Judy had stood beside him, in this doorway, barely rising to his shoulder. But her physical presence had been overpowering.

She taught history at Franklin High School, which was now a shopping center. She knew damned little science, and less cosmology, but she seemed perpetually interested in what Carlisle was doing. Her father was a policeman, and she was a product of public schools and state universities, not blessed with life's advantages as he had been. She talked about wanting to write the definitive history of the McCarthy era. Everything hadn't come out yet, she'd said. His links with Hoover. Deals with Nixon. During all the years he knew her, she was gathering materials, and planning the book. Sometimes she read extracts to him. Carlisle, who had always found the social sciences boring, got caught up in the narrative. He was often appalled that government officials could have acted with such perfidy, and she told him more than once that she loved him because he had retained the ability to be outraged. "Don't ever lose it," she warned.
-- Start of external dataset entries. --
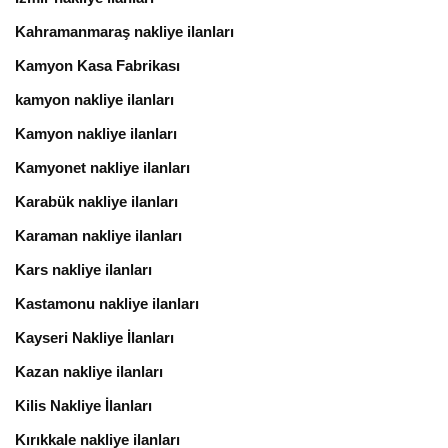
Kahramanmaraş nakliye ilanları
Kamyon Kasa Fabrikası
kamyon nakliye ilanları
Kamyon nakliye ilanları
Kamyonet nakliye ilanları
Karabük nakliye ilanları
Karaman nakliye ilanları
Kars nakliye ilanları
Kastamonu nakliye ilanları
Kayseri Nakliye İlanları
Kazan nakliye ilanları
Kilis Nakliye İlanları
Kırıkkale nakliye ilanları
They were watching Boddiker, who was in the observer's cage. "He's our cluster specialist. What they're doing now is hoping the sky will clear. It won't. But if it does, they'll take pictures toward the galactic interior, so they can compare optical results with x-rays. Over there is the imaging center." Babble, babble. He winced now to think of it, but it all seemed to charm her, and she'd squeezed his hand when she thought no one was looking.
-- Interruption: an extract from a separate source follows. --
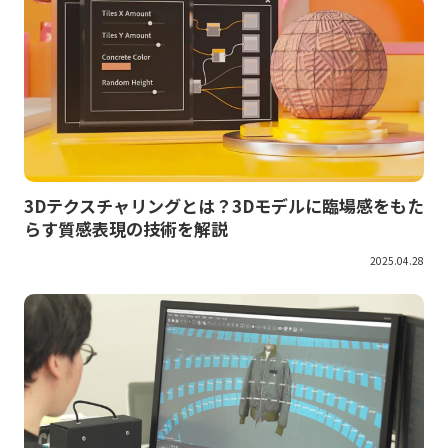
3Dテクスチャリングとは？3Dモデルに臨場感をもた
らす質感表現の技術を解説
2025.04.28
Lowenthal was gone a long time. Carlisle wasn't worried: he knew he was right; he had checked his results carefully. So he suggested they go celebrate.

"Isn't that bad luck? Before you get confirmation?"

"Maybe. But in the meantime, I get an evening with you. Worth whatever comes of it."

They took both cars and went down the mountain to Spike's. Spike's was a quiet bar back in the trees off Observatory Road, about a mile from the foot of the mountain. It was favored by the staff at Kitchener and the science department at UEI because management catered to them, hosted their frequent celebrations and parties, and made it a point to treat them like VIP's.